PROBLEM TO SOLVE: Transcribe the listing exactly, leaving out every picture.

DATA TO EXAMINE:
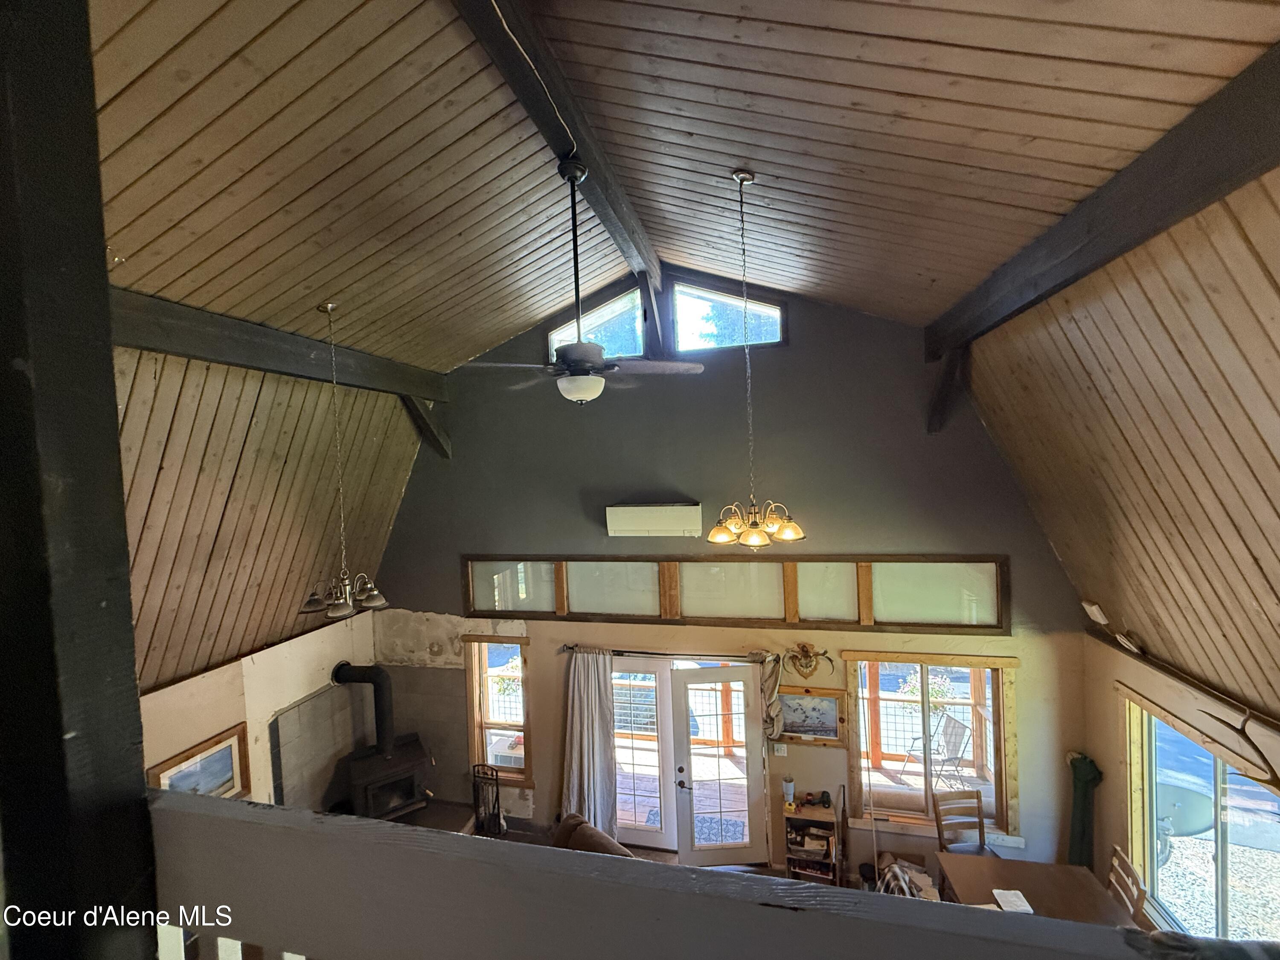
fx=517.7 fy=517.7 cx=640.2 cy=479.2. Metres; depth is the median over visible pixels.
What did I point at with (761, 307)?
clerestory window
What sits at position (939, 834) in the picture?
wooden chair
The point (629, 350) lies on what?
clerestory window
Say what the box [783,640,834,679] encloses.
wall ornament
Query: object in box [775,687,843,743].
framed picture
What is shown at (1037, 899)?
dining table
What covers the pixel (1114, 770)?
right wall
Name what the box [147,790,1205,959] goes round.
railing
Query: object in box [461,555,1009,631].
transom window
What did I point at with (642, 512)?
air conditioner
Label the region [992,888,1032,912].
paper
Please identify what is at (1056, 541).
right sloped wall
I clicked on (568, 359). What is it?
ceiling fan
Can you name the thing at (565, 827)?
sofa
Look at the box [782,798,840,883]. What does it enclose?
bookshelf
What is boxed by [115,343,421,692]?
left sloped wall
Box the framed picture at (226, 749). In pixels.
[148,722,251,798]
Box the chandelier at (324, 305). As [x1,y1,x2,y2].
[295,299,389,621]
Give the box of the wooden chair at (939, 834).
[930,788,993,855]
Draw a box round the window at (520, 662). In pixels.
[463,635,531,780]
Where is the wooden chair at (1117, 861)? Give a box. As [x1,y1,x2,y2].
[1105,843,1147,925]
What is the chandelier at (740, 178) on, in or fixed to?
hanging from the ceiling
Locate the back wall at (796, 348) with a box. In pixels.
[359,279,1086,873]
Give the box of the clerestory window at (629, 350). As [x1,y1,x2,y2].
[549,285,648,359]
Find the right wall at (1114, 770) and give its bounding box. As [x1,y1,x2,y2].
[1079,624,1279,931]
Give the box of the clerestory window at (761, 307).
[668,279,785,352]
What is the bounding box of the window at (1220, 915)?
[1123,691,1279,943]
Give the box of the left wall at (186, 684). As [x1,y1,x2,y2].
[139,608,378,805]
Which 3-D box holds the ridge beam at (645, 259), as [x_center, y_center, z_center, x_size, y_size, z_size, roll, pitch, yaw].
[-0.422,-1.775,2.532,0.180,0.245,4.975,-2,1,13]
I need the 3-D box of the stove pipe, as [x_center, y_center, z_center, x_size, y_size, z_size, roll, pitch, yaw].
[-2.795,2.356,5.290,0.496,0.919,0.372,-2,1,-28]
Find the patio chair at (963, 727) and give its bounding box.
[901,710,972,787]
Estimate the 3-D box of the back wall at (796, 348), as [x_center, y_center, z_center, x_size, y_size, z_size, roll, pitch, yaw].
[0.372,0.880,5.337,6.853,5.998,0.210,-2,1,13]
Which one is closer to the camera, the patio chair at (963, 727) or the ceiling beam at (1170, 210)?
the ceiling beam at (1170, 210)
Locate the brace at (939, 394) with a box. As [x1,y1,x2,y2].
[925,346,969,433]
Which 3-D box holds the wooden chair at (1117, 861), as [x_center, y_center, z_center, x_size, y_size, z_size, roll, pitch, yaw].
[3.118,3.042,3.593,0.460,0.882,0.422,-2,1,13]
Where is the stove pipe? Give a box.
[331,661,394,754]
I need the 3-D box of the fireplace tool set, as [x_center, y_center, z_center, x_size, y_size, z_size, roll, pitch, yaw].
[-1.525,3.264,5.220,0.297,0.768,0.271,-2,1,13]
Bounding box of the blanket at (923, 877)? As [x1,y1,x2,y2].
[876,852,940,901]
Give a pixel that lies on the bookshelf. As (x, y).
(830, 813)
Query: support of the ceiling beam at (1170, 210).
attached to the ceiling
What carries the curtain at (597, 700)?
hanging from the curtain rod
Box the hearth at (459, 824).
[387,798,476,832]
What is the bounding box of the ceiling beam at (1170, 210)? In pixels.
[925,42,1279,360]
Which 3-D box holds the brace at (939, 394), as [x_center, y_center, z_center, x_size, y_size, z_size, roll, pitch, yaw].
[2.656,-0.786,4.484,0.335,0.793,0.289,-2,1,13]
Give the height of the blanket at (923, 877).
0.388 m
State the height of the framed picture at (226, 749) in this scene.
0.553 m
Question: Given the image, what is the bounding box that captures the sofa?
[550,810,635,857]
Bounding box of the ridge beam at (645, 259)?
[452,0,663,297]
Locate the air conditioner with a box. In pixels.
[605,502,706,537]
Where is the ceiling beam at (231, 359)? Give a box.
[112,289,450,402]
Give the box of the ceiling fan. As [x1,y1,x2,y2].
[452,151,703,407]
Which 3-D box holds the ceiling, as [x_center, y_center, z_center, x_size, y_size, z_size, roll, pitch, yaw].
[-0.613,-1.729,2.252,6.164,1.274,6.265,-2,1,13]
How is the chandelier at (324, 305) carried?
hanging from the ceiling
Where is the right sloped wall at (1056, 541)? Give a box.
[962,160,1279,726]
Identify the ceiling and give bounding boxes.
[77,0,1278,369]
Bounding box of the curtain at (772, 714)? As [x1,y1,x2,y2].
[751,649,783,738]
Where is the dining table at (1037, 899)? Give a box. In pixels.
[932,851,1131,925]
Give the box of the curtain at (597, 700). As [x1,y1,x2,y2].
[559,648,617,835]
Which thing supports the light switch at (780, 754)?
attached to the back wall at (796, 348)
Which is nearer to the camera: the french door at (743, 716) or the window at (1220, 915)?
the window at (1220, 915)
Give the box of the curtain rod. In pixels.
[557,643,773,662]
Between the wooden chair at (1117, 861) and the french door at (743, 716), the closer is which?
the wooden chair at (1117, 861)
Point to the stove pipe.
(374, 684)
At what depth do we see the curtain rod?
5.14 m
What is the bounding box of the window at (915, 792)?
[845,652,1019,839]
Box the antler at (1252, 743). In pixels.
[1202,703,1279,792]
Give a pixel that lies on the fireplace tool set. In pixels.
(496, 775)
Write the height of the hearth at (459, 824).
0.263 m
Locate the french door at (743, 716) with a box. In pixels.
[608,655,767,856]
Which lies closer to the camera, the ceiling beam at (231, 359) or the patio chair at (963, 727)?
the ceiling beam at (231, 359)
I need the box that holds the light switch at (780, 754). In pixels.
[770,741,788,755]
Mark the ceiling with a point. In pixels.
(944, 270)
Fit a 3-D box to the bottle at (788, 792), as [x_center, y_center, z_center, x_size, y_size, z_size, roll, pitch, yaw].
[1.363,2.885,4.782,0.105,0.262,0.101,-2,1,13]
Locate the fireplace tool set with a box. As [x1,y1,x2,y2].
[472,762,506,835]
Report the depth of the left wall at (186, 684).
4.55 m
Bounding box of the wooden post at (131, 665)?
[0,0,157,959]
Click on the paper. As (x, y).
(1021, 899)
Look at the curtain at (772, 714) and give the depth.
4.94 m
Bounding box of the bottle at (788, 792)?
[781,775,795,807]
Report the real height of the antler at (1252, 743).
0.344 m
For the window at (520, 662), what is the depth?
5.76 m
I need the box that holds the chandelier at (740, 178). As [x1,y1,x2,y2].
[703,168,806,549]
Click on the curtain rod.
(661, 654)
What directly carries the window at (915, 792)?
in the back wall at (796, 348)

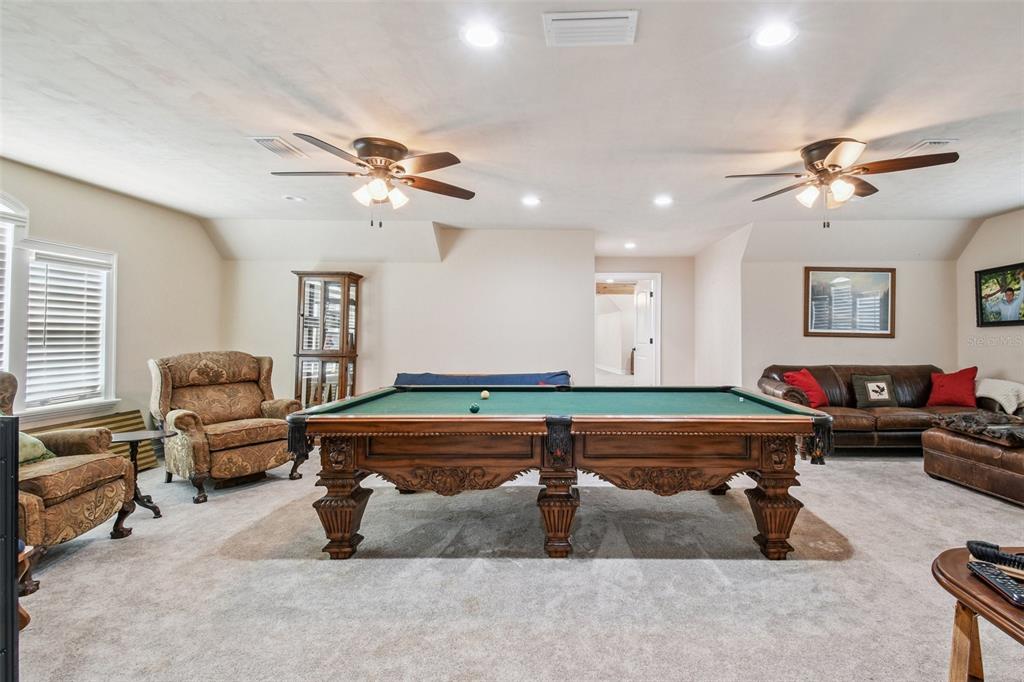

TASK RESPONSE:
fx=517.7 fy=517.7 cx=640.2 cy=479.2. Metres; depth is the median over visible pixels.
What did I point at with (761, 307)?
clerestory window
What sits at position (939, 834) in the picture?
wooden chair
The point (629, 350) lies on what?
clerestory window
Say what the box [783,640,834,679] encloses.
wall ornament
Query: object in box [775,687,843,743].
framed picture
What is shown at (1037, 899)?
dining table
What covers the pixel (1114, 770)?
right wall
Name what the box [147,790,1205,959] goes round.
railing
Query: object in box [461,555,1009,631].
transom window
What did I point at with (642, 512)?
air conditioner
Label the region [992,888,1032,912].
paper
Please identify what is at (1056, 541).
right sloped wall
I clicked on (568, 359). What is it?
ceiling fan
Can you name the thing at (565, 827)?
sofa
Look at the box [782,798,840,883]. What does it enclose?
bookshelf
What is boxed by [115,343,421,692]?
left sloped wall
Box the framed picture at (226, 749). In pixels.
[148,722,251,798]
Box the chandelier at (324, 305). As [x1,y1,x2,y2].
[295,299,389,621]
Give the box of the wooden chair at (939, 834).
[930,788,993,855]
Draw a box round the window at (520, 662). In pixels.
[463,635,531,780]
Where is the wooden chair at (1117, 861)? Give a box. As [x1,y1,x2,y2].
[1105,843,1147,925]
What is the chandelier at (740, 178) on, in or fixed to?
hanging from the ceiling
Locate the back wall at (796, 348) with a box. In pixels.
[359,279,1086,873]
Give the box of the clerestory window at (629, 350). As [x1,y1,x2,y2].
[549,285,648,359]
Find the right wall at (1114, 770) and give its bounding box. As [x1,y1,x2,y2].
[1079,624,1279,931]
Give the box of the clerestory window at (761, 307).
[668,279,785,352]
What is the bounding box of the window at (1220, 915)?
[1123,691,1279,943]
Give the box of the left wall at (186, 684). As [x1,y1,x2,y2].
[139,608,378,805]
Which 3-D box holds the ridge beam at (645, 259), as [x_center, y_center, z_center, x_size, y_size, z_size, roll, pitch, yaw].
[-0.422,-1.775,2.532,0.180,0.245,4.975,-2,1,13]
I need the 3-D box of the stove pipe, as [x_center, y_center, z_center, x_size, y_size, z_size, roll, pitch, yaw].
[-2.795,2.356,5.290,0.496,0.919,0.372,-2,1,-28]
Find the patio chair at (963, 727) and give its bounding box.
[901,710,972,787]
Estimate the 3-D box of the back wall at (796, 348), as [x_center, y_center, z_center, x_size, y_size, z_size, roll, pitch, yaw].
[0.372,0.880,5.337,6.853,5.998,0.210,-2,1,13]
Which one is closer to the camera, the patio chair at (963, 727) or the ceiling beam at (1170, 210)?
the ceiling beam at (1170, 210)
Locate the brace at (939, 394) with a box. As [x1,y1,x2,y2].
[925,346,969,433]
Which 3-D box holds the wooden chair at (1117, 861), as [x_center, y_center, z_center, x_size, y_size, z_size, roll, pitch, yaw].
[3.118,3.042,3.593,0.460,0.882,0.422,-2,1,13]
Where is the stove pipe? Give a box.
[331,661,394,754]
I need the 3-D box of the fireplace tool set, as [x_center, y_center, z_center, x_size, y_size, z_size, roll, pitch, yaw].
[-1.525,3.264,5.220,0.297,0.768,0.271,-2,1,13]
Bounding box of the blanket at (923, 877)? As [x1,y1,x2,y2].
[876,852,940,901]
Give a pixel that lies on the bookshelf. As (x, y).
(830, 813)
Query: support of the ceiling beam at (1170, 210).
attached to the ceiling
What carries the curtain at (597, 700)?
hanging from the curtain rod
Box the hearth at (459, 824).
[387,798,476,832]
What is the bounding box of the ceiling beam at (1170, 210)? In pixels.
[925,42,1279,360]
Which 3-D box holds the brace at (939, 394), as [x_center, y_center, z_center, x_size, y_size, z_size, roll, pitch, yaw].
[2.656,-0.786,4.484,0.335,0.793,0.289,-2,1,13]
Give the height of the blanket at (923, 877).
0.388 m
State the height of the framed picture at (226, 749) in this scene.
0.553 m
Question: Given the image, what is the bounding box that captures the sofa?
[550,810,635,857]
Bounding box of the ridge beam at (645, 259)?
[452,0,663,297]
Locate the air conditioner with a box. In pixels.
[605,502,706,537]
Where is the ceiling beam at (231, 359)? Give a box.
[112,289,450,402]
Give the box of the ceiling fan. As [x1,y1,x2,y2].
[452,151,703,407]
Which 3-D box holds the ceiling, as [x_center, y_center, z_center, x_size, y_size, z_size, roll, pitch, yaw].
[-0.613,-1.729,2.252,6.164,1.274,6.265,-2,1,13]
How is the chandelier at (324, 305) carried?
hanging from the ceiling
Where is the right sloped wall at (1056, 541)? Give a box.
[962,160,1279,726]
Identify the ceiling and give bounding boxes.
[77,0,1278,369]
Bounding box of the curtain at (772, 714)? As [x1,y1,x2,y2].
[751,649,783,738]
Where is the dining table at (1037, 899)? Give a box. In pixels.
[932,851,1131,925]
Give the box of the curtain at (597, 700). As [x1,y1,x2,y2].
[559,648,617,835]
Which thing supports the light switch at (780, 754)?
attached to the back wall at (796, 348)
Which is nearer to the camera: the french door at (743, 716) or the window at (1220, 915)?
the window at (1220, 915)
Give the box of the curtain rod. In pixels.
[557,643,773,662]
Between the wooden chair at (1117, 861) and the french door at (743, 716), the closer is which?
the wooden chair at (1117, 861)
Point to the stove pipe.
(374, 684)
At what depth do we see the curtain rod?
5.14 m
What is the bounding box of the window at (915, 792)?
[845,652,1019,839]
Box the antler at (1252, 743). In pixels.
[1202,703,1279,792]
Give a pixel that lies on the fireplace tool set. In pixels.
(496, 775)
Write the height of the hearth at (459, 824).
0.263 m
Locate the french door at (743, 716) with a box. In pixels.
[608,655,767,856]
Which lies closer to the camera, the ceiling beam at (231, 359) or the patio chair at (963, 727)?
the ceiling beam at (231, 359)
I need the box that holds the light switch at (780, 754). In pixels.
[770,741,788,755]
Mark the ceiling with a point. In pixels.
(944, 270)
Fit a 3-D box to the bottle at (788, 792), as [x_center, y_center, z_center, x_size, y_size, z_size, roll, pitch, yaw].
[1.363,2.885,4.782,0.105,0.262,0.101,-2,1,13]
Locate the fireplace tool set with a box. As [x1,y1,x2,y2].
[472,762,506,835]
Report the depth of the left wall at (186, 684).
4.55 m
Bounding box of the wooden post at (131, 665)?
[0,0,157,959]
Click on the paper. As (x, y).
(1021, 899)
Look at the curtain at (772, 714) and give the depth.
4.94 m
Bounding box of the bottle at (788, 792)?
[781,775,795,807]
Report the real height of the antler at (1252, 743).
0.344 m
For the window at (520, 662), what is the depth?
5.76 m
I need the box that holds the chandelier at (740, 178). As [x1,y1,x2,y2].
[703,168,806,549]
Click on the curtain rod.
(661, 654)
What directly carries the window at (915, 792)?
in the back wall at (796, 348)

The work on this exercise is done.